The entertainment industry and the environmental movement have always had a strong relationship, one that, for my money, is double-edged. On the one hand, Hollywood has enormous communications clout, to say the least. Through movies, TV shows, fashion, and celebrity status, the industry and its members have both mirrored and fomented social change. Hollywood helped break racial barriers through movies, popularized the antiwar movement, and shined a Kleig light on everything from political corruption to nuclear waste.
On the other hand, the last thing the environmental movement -- always struggling for relevance as a mainstream force in America and elsewhere -- needs is a closer alliance with the left-leaning Hollywood elite.
Still, honor is due -- and no one is better at honoring the show business crowd than themselves -- so it's great to see that Variety, the industry standard, this week has published a special section on the greening of Hollywood. It's got the usual array of celebrity, including profiles of 20 leading showbiz eco-activists, a piece on the move by studio and production houses to go carbon neutral (turns out that Hollywood is the second-largest emitter of CO2 in Los Angeles, just behind the petroleum industry), and a piece featuring the growth of green buildings among studios.
There's also an article about the upcoming wave of green TV shows -- "a jam-packed reservoir of eco-friendly programs are in the works for the coming year," as Variety puts it. Everyone from ABC to the Weather Channel has some new program in the works.

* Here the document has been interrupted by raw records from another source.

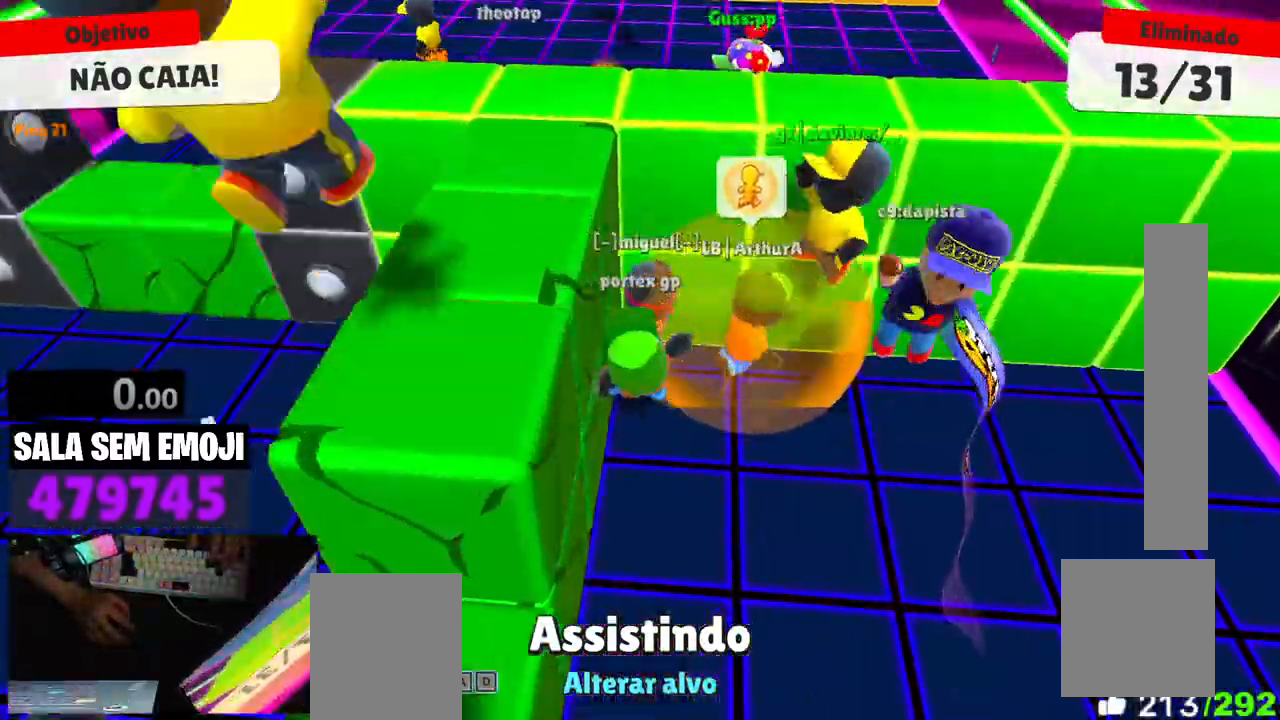
{"keys": [], "events": []}
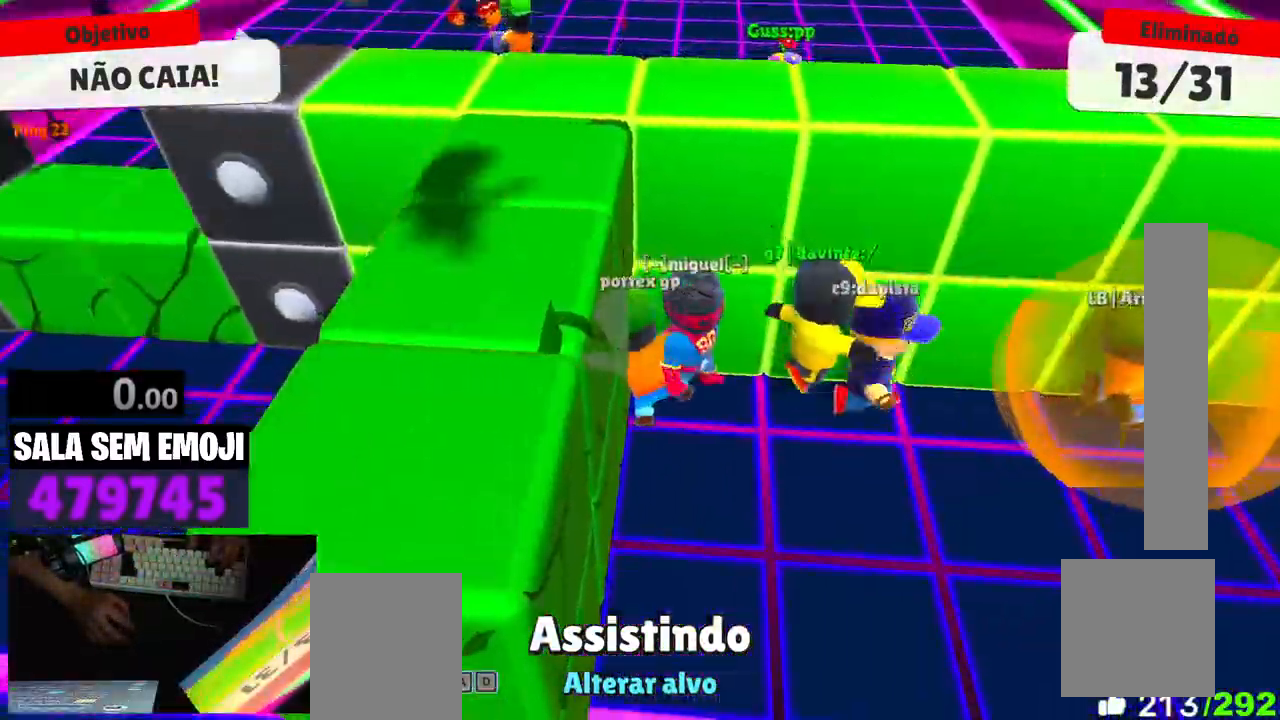
{"keys": [], "events": []}
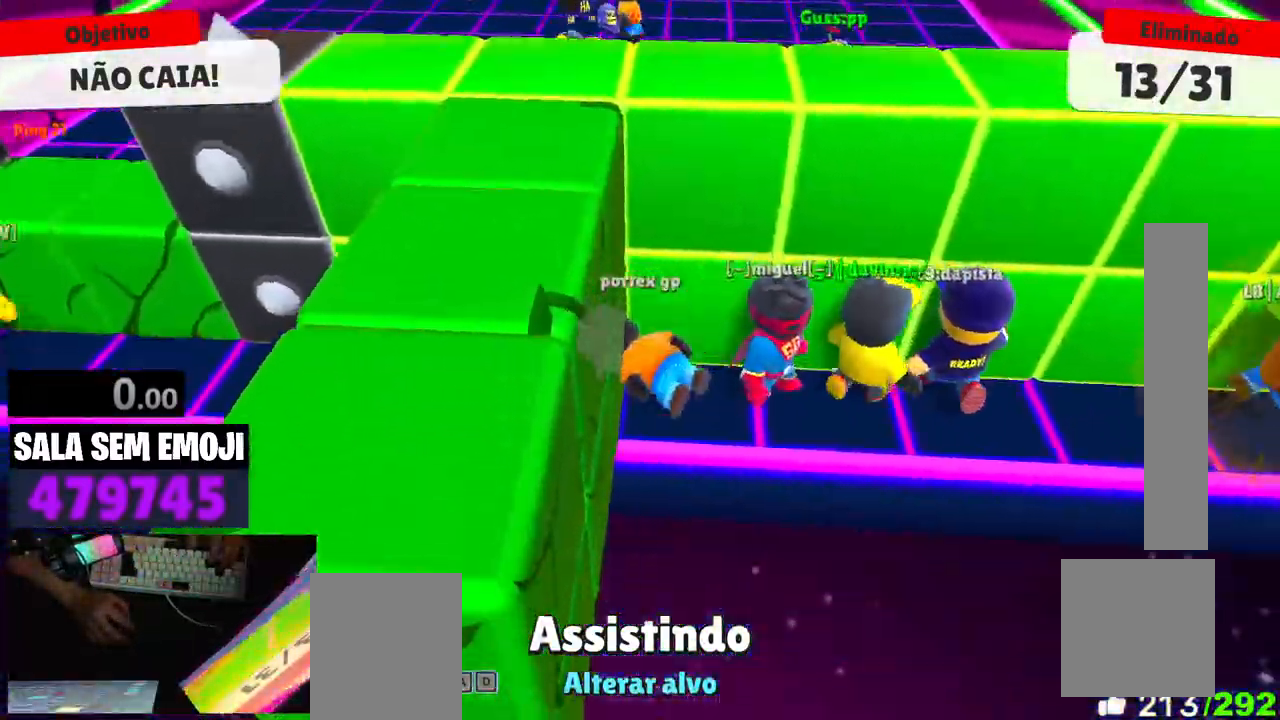
{"keys": [], "events": []}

I've been receiving advance materials about many of these shows, and have met with producers of several of the series. Some of them seem quite earnest -- Sundance's "Channel Green," for example, which promises to meld Robert Redford's longtime commitments to both environmental activism and independent filmmaking. Sundance's 13-part original series, tentatively titled "Change Agents," from "Queer Eye" producer Scout Products, will focus on designers, products, and "regular people who are creating different ways to live their lives in a more eco-friendly way."

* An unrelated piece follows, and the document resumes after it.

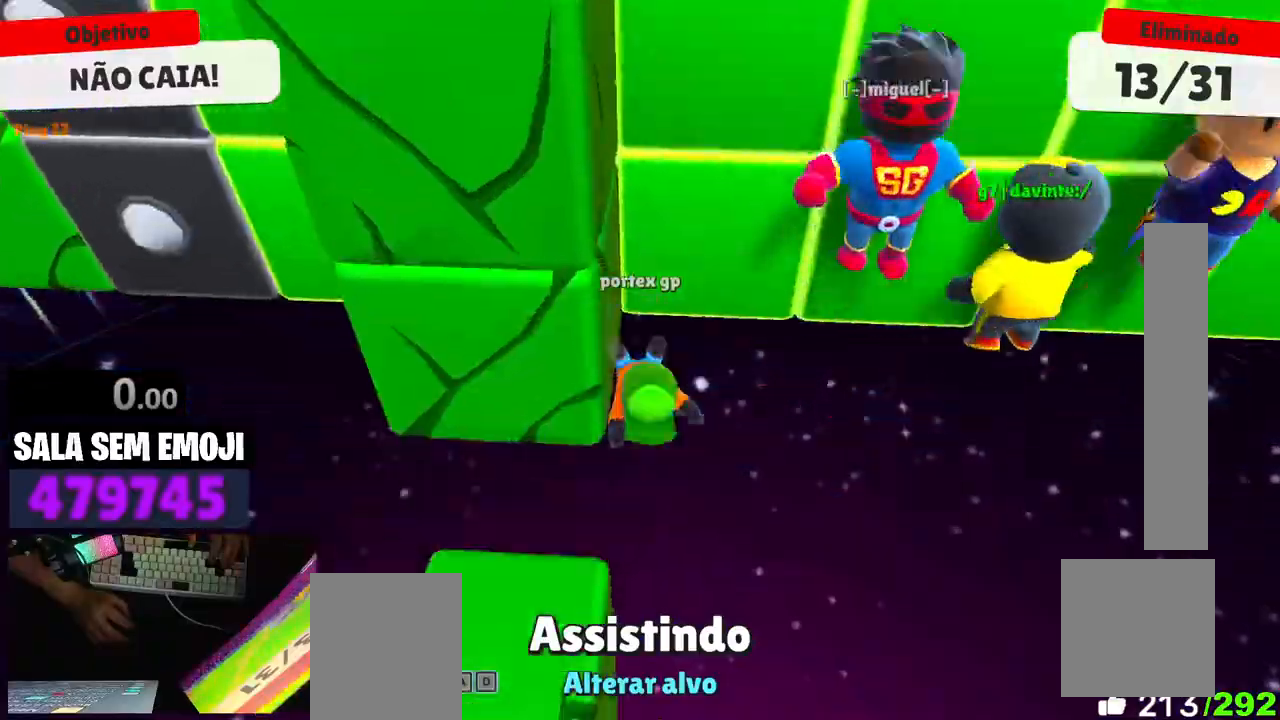
{"keys": [], "events": [[200, "d", "down"], [350, "d", "up"]]}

But others leave me a little concerned. There's "Living with Ed," for example, a "hit reality TV show" starring the ubiquitous Ed Begley Jr., in the works for HGTV. I've seen the promo material. To wit: "It's the reality comedy about everything everyone's obsessed with: hybrid cars, recycling, global warming." The show will "present the funniest mixed marriage in Hollywood." The über-plot: "How about having a spouse who times your showers, weighs your trash, double-checks your recycling, and ultimately drives you crazy? That's living with the Begleys."
I'm afraid it's driving me crazy just thinking about how much this could potentially turn people off to going green.
And then there's "E-topia," another reality series, this one by the (also ubiquitous) Leonardo DiCaprio.
"E-topia" will chronicle the eco-friendly reconstruction of an American town as it is transformed into a "'green' utopia of tomorrow." The project, being shopped to broadcast networks, will document the monthslong endeavor in a town yet to be determined as teams of construction workers and laborers unaccustomed to the demands of a "green" lifestyle work with passionate eco-idealists, planners and architects.
You get the idea. There are others, several with a green building, "This Old Green House," sensibility.
It's unclear whether any of these will actually get greenlit. There are just so many sponsors -- and so many viewers -- ready, willing, and able to commit to environmental causes. But I'm rooting that at least one of them catches fire and helps to build a new green meme. If that happens, the "good" Hollywood -- the consciousness-raising communications machine -- will win out over the cult of eco-celebrity.